- _EXTRACTED MATERIAL_

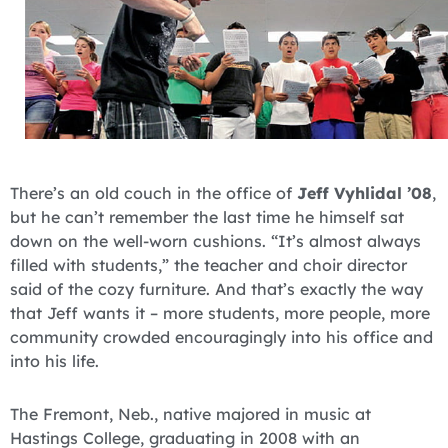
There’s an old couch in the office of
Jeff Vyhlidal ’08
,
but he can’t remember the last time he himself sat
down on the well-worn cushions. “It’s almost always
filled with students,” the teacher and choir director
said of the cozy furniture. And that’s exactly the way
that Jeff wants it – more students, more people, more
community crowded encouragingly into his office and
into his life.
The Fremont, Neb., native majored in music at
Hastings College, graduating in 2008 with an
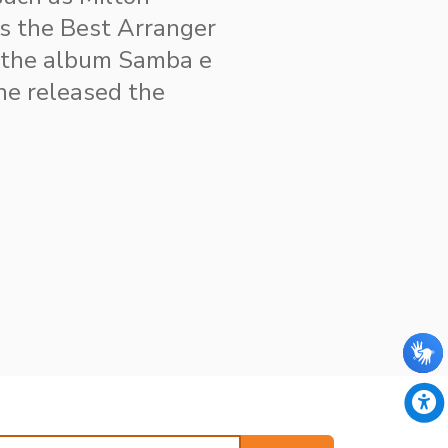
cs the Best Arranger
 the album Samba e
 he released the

- _EXERCISE_
Render the text lines of the records above as a Markdown table with the columns Row and Line, numbering each row and skipping blank lines. Omit the pictures.

- _ANSWER SECTION_
| Row | Line |
|---|---|
| 1 | There’s an old couch in the office of |
| 2 | Jeff Vyhlidal ’08 |
| 3 | , |
| 4 | but he can’t remember the last time he himself sat |
| 5 | down on the well-worn cushions. “It’s almost always |
| 6 | filled with students,” the teacher and choir director |
| 7 | said of the cozy furniture. And that’s exactly the way |
| 8 | that Jeff wants it – more students, more people, more |
| 9 | community crowded encouragingly into his office and |
| 10 | into his life. |
| 11 | The Fremont, Neb., native majored in music at |
| 12 | Hastings College, graduating in 2008 with an |
| 13 | cs the Best Arranger |
| 14 |  the album Samba e |
| 15 |  he released the |